El primer nivel corresponde a la conversación y debe identificar si los usuarios hablaron de la empresa o solamente del reto. Después aparece la percepción, donde entran la recordación, la cercanía, la diferenciación y las asociaciones generadas. El último nivel corresponde al comportamiento e incluye búsquedas de la marca, visitas, registros, pruebas, compras y recompra.
La distinción evita atribuirle valor comercial a cualquier incremento de interacciones. “Podemos tener un contenido extraordinariamente popular y una marca que permanece igual”, advierte López.
La propia plataforma ofrece a los anunciantes herramientas para relacionar la atención con conversiones y crecimiento, aunque la empresa necesita definir el objetivo y los indicadores antes de producir el contenido para evitar que el reporte termine adaptándose a las cifras disponibles.
Un aumento de ventas posterior tampoco comprueba por sí mismo que la tendencia provocó la compra, pues durante el mismo periodo pudieron cambiar la promoción, la distribución, el precio o la inversión publicitaria. La medición debe aislar, hasta donde sea posible, la aportación de la iniciativa.
El presupuesto añade otra tensión porque reaccionar antes de que la conversación pierda vigencia puede involucrar agencias, creadores, producción, pauta y horas de trabajo del equipo interno. “No nos perdamos en la velocidad de las redes, reaccionar rápido también puede tener un costo muy alto”, señala López.
Al desembolso económico se suma el costo estratégico. Los recursos utilizados para perseguir una microtendencia dejan de financiar otras publicaciones, campañas o acciones comerciales, por lo que la comparación también debe considerar lo que la empresa aplazó o descartó.

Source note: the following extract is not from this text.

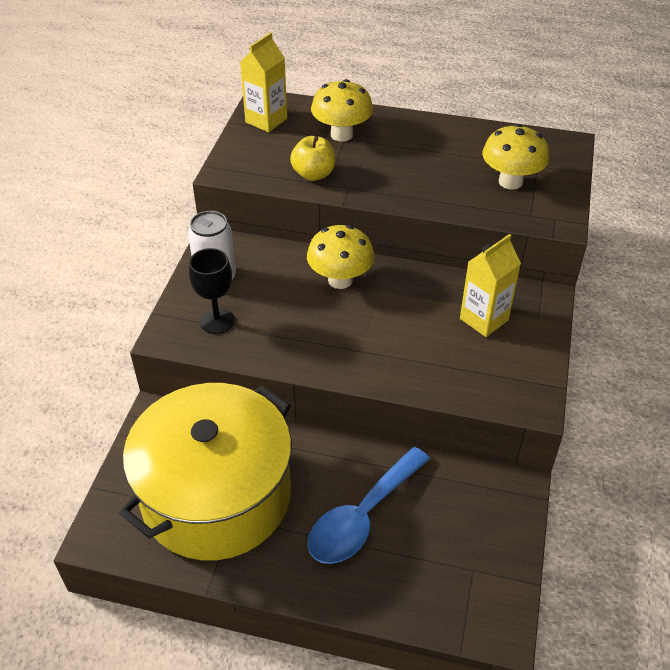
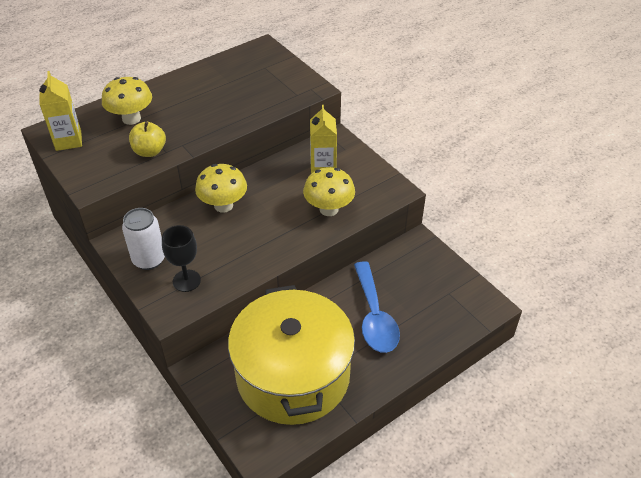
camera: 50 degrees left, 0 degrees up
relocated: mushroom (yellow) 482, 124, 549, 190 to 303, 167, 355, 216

Cuando la conversación dura apenas algunos días, la inversión tiene menos tiempo para producir un efecto. Por ello, el alcance esperado debe contrastarse con el costo total, la aportación a la marca y la posibilidad de influir en una conducta del consumidor.
“Una marca puede volverse muy relevante en la conversación y cada vez menos relevante para su propio negocio”, apunta López. “Los puntos de aura son imaginarios y los likes sí pueden contarse, aunque la rentabilidad comienza cuando la atención deja una consecuencia medible para la marca”.